*Aim of the task*
Read the records beneath this task and copy every line that contains the string "nose".

*Source information*
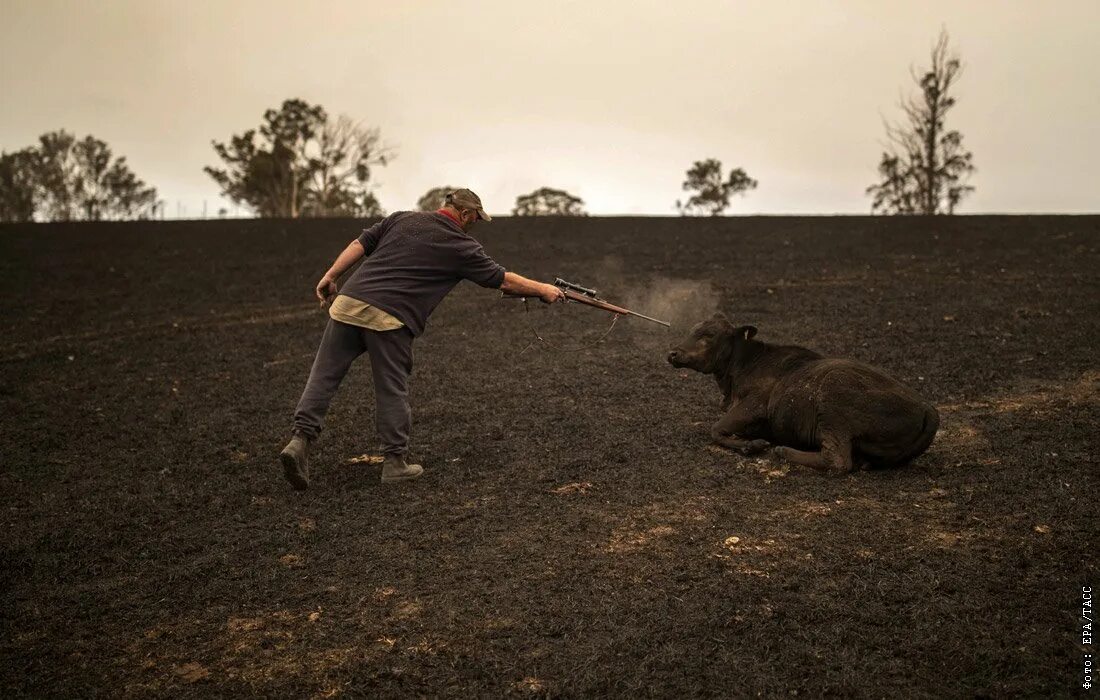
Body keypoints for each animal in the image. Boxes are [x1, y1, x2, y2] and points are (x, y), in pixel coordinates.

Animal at [664, 312, 941, 473]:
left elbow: (715, 430)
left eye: (709, 335)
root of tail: (928, 409)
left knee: (837, 461)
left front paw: (753, 445)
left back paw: (783, 451)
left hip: (833, 400)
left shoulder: (754, 405)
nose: (673, 353)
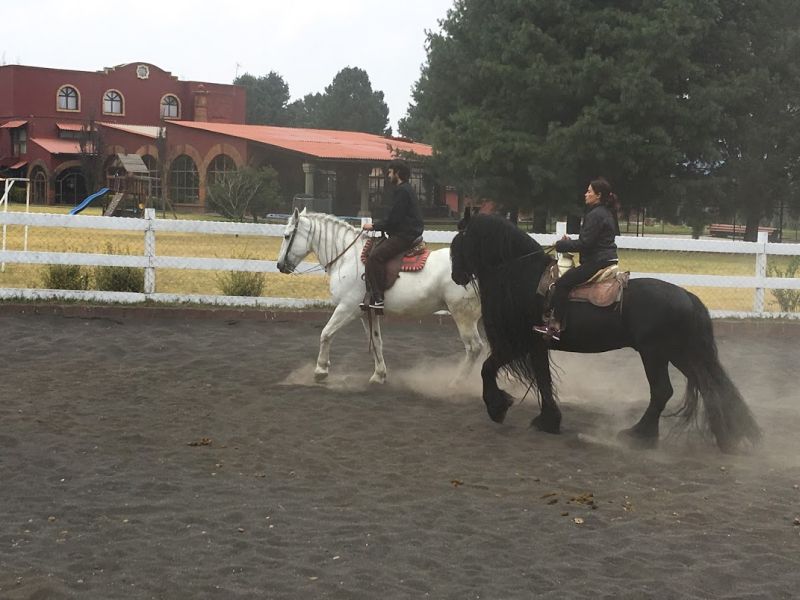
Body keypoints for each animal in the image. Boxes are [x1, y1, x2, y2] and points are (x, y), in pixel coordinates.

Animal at [278, 207, 484, 384]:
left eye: (287, 236)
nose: (280, 265)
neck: (347, 257)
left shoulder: (347, 308)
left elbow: (326, 333)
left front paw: (321, 370)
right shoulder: (365, 312)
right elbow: (377, 342)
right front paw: (379, 375)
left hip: (463, 315)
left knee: (474, 348)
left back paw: (457, 383)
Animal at [450, 209, 764, 452]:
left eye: (457, 244)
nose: (456, 275)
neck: (522, 278)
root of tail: (687, 296)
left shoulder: (519, 342)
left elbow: (488, 368)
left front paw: (497, 407)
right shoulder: (538, 345)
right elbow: (543, 380)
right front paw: (549, 421)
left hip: (655, 354)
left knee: (662, 391)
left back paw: (638, 435)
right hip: (680, 354)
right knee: (708, 387)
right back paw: (726, 438)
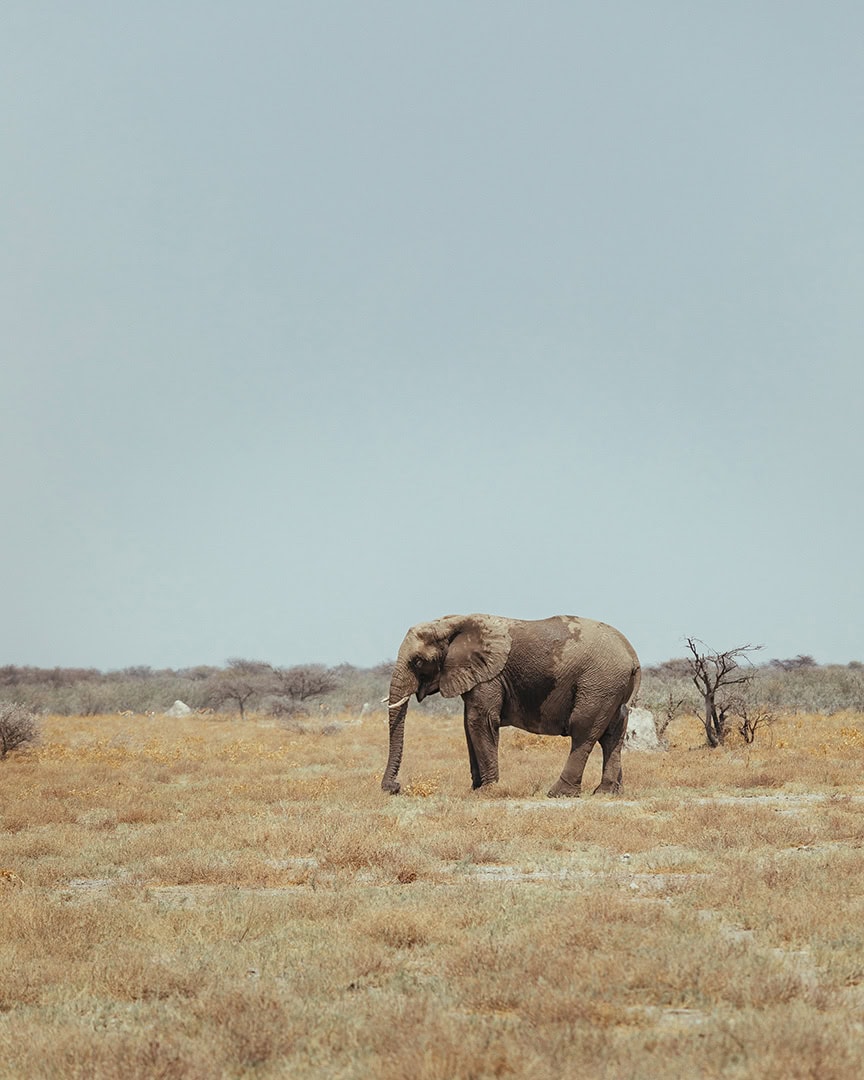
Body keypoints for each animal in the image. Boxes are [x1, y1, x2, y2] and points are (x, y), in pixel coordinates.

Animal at [381, 614, 641, 798]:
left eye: (418, 662)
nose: (394, 787)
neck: (452, 623)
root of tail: (632, 656)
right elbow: (468, 725)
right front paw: (476, 789)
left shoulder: (490, 675)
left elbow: (480, 721)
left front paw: (487, 792)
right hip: (611, 689)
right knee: (613, 735)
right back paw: (607, 793)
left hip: (599, 683)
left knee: (583, 731)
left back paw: (558, 793)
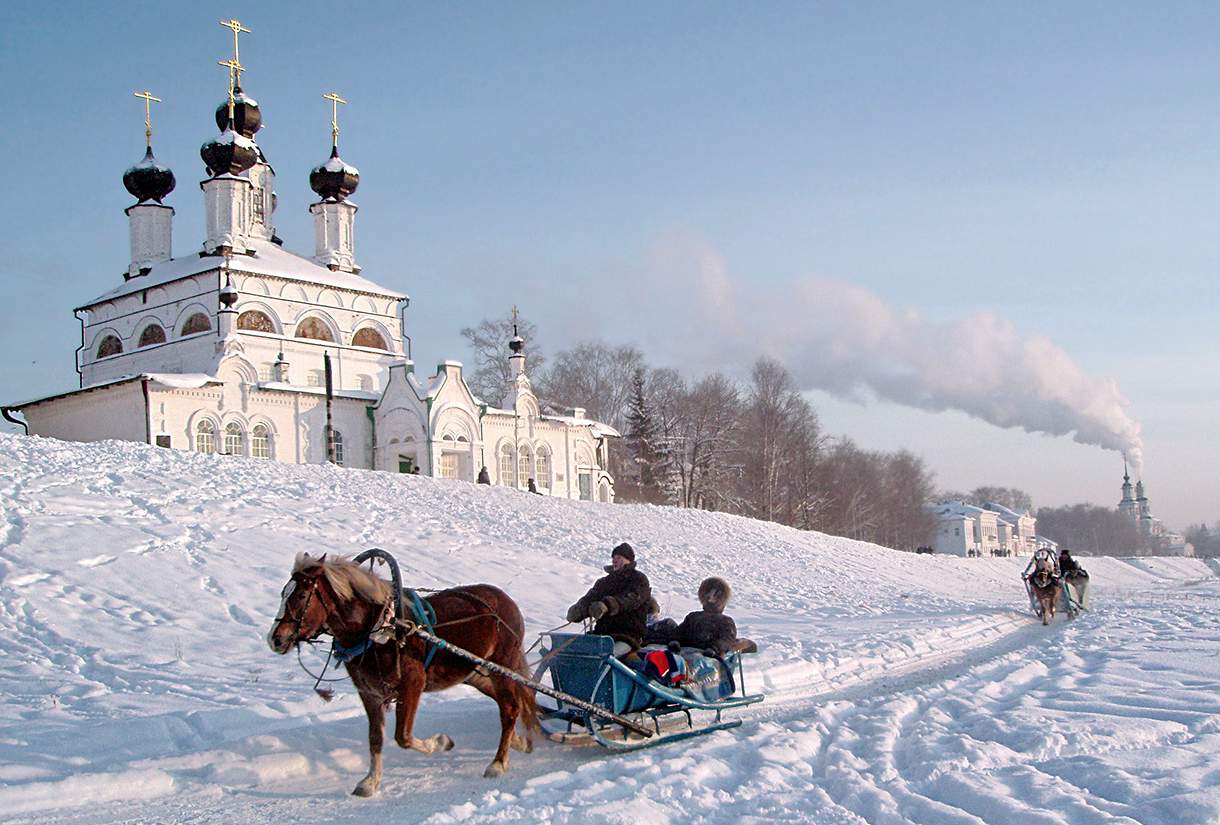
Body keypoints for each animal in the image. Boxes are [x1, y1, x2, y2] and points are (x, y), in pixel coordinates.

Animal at [267, 554, 539, 790]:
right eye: (283, 593)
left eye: (302, 594)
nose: (275, 639)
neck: (379, 629)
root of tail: (507, 601)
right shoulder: (370, 693)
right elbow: (375, 737)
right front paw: (370, 782)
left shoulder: (412, 685)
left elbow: (403, 737)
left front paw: (440, 743)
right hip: (477, 675)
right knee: (510, 705)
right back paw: (520, 741)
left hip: (502, 668)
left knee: (510, 709)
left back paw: (498, 763)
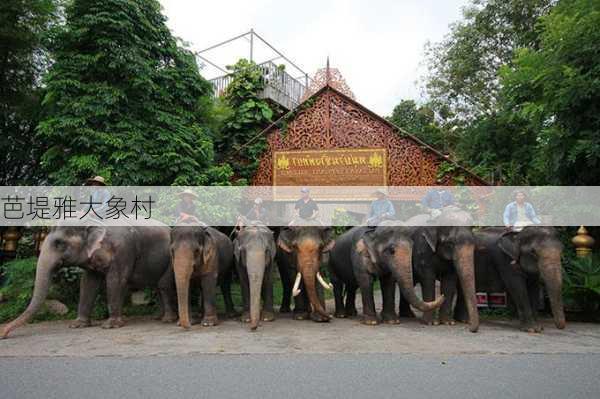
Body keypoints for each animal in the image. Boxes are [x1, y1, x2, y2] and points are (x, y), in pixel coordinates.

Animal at [1, 220, 176, 340]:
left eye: (59, 243)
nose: (3, 333)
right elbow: (88, 283)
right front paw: (77, 325)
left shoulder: (123, 250)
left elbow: (116, 280)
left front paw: (110, 326)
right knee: (157, 287)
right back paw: (158, 317)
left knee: (163, 286)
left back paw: (166, 320)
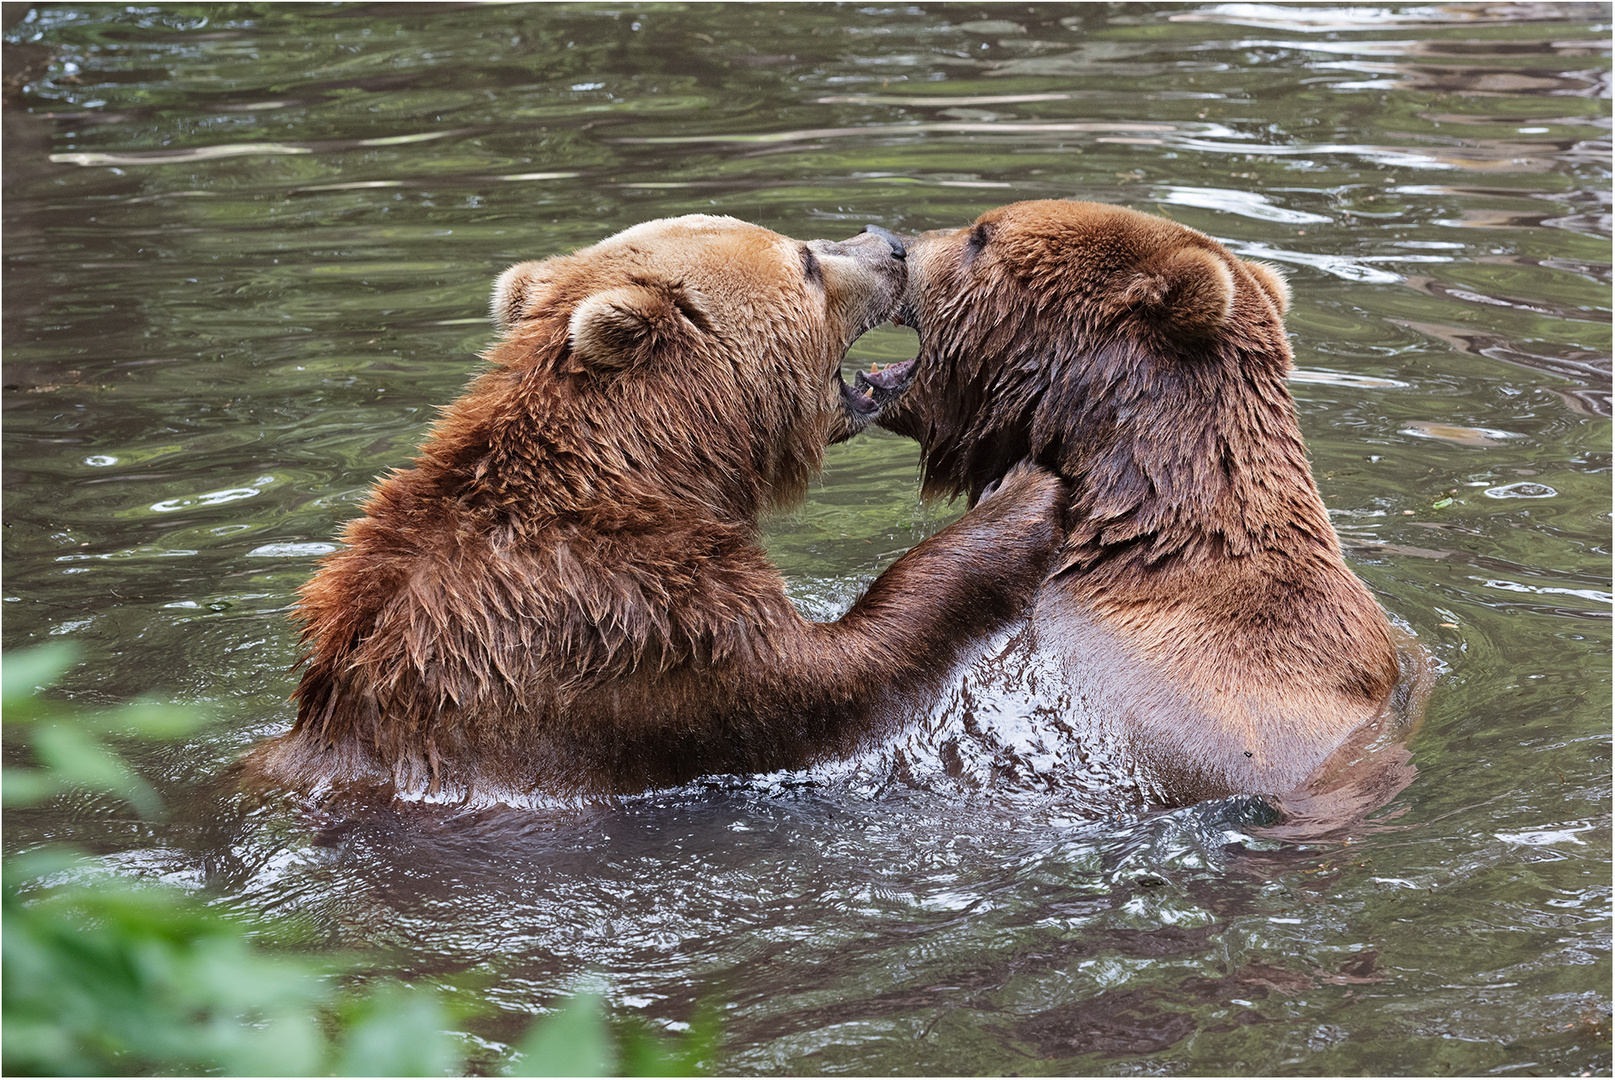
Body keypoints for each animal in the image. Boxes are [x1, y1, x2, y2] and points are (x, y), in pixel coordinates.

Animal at [242, 214, 1072, 800]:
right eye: (804, 260)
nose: (890, 244)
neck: (664, 464)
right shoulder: (637, 621)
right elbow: (836, 677)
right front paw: (1025, 497)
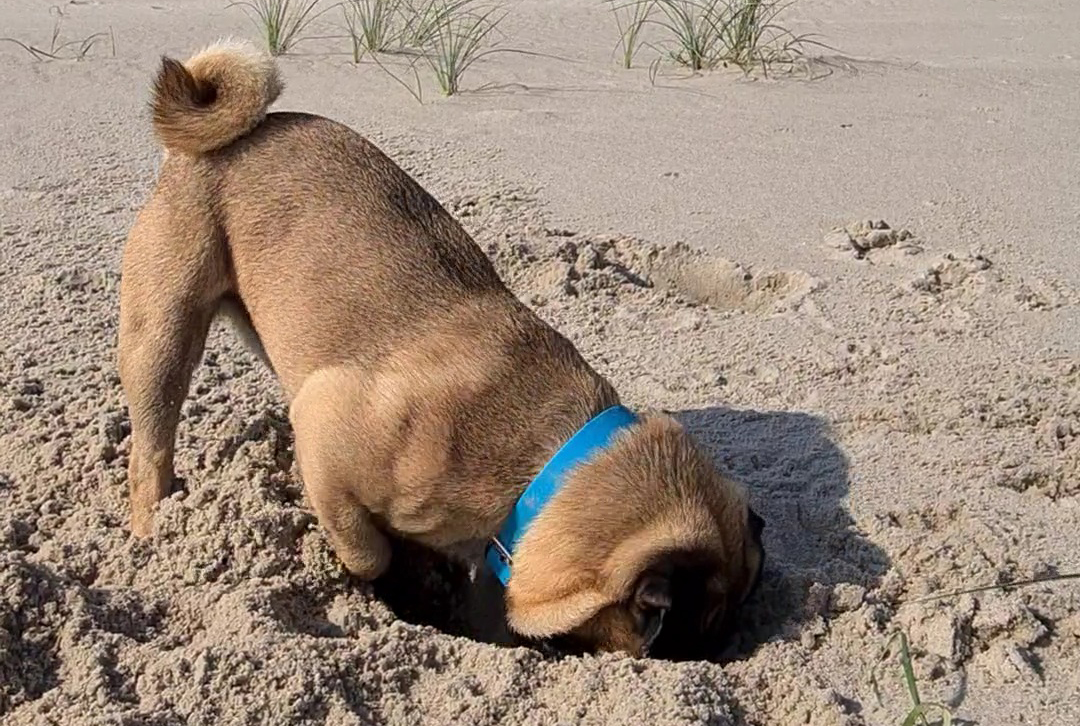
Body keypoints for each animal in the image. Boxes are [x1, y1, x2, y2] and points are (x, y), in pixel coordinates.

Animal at [118, 42, 764, 661]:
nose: (720, 651)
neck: (547, 461)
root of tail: (229, 132)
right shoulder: (326, 432)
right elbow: (367, 551)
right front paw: (400, 579)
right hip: (163, 333)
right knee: (152, 447)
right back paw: (153, 529)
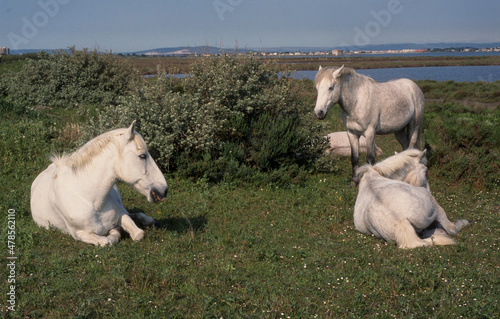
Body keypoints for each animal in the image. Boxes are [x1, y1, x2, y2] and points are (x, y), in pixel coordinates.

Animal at [31, 121, 168, 246]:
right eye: (142, 156)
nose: (164, 190)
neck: (90, 200)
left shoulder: (121, 214)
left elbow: (137, 232)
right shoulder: (79, 234)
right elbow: (107, 241)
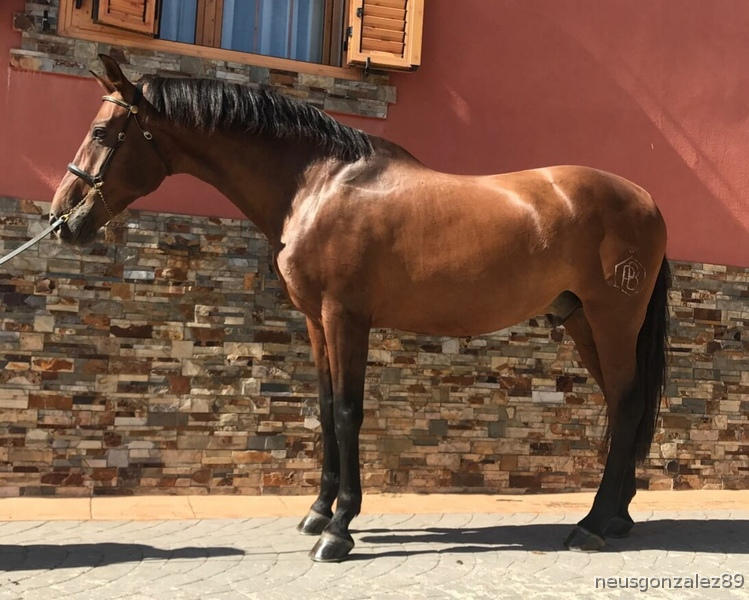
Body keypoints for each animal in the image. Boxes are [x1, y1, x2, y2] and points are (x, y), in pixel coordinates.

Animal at [50, 55, 669, 562]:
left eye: (102, 131)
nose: (62, 219)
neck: (318, 184)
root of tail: (646, 200)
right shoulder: (314, 321)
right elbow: (325, 411)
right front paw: (317, 511)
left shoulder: (344, 316)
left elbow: (348, 412)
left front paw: (339, 528)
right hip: (582, 322)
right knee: (626, 404)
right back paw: (616, 516)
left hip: (612, 321)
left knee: (627, 402)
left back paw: (591, 524)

*Answer section*
nose: (673, 353)
nose: (280, 265)
nose: (456, 275)
nose: (394, 787)
nose: (275, 639)
nose: (3, 333)
nose: (890, 244)
nose: (720, 651)
nose: (164, 190)
nose: (62, 219)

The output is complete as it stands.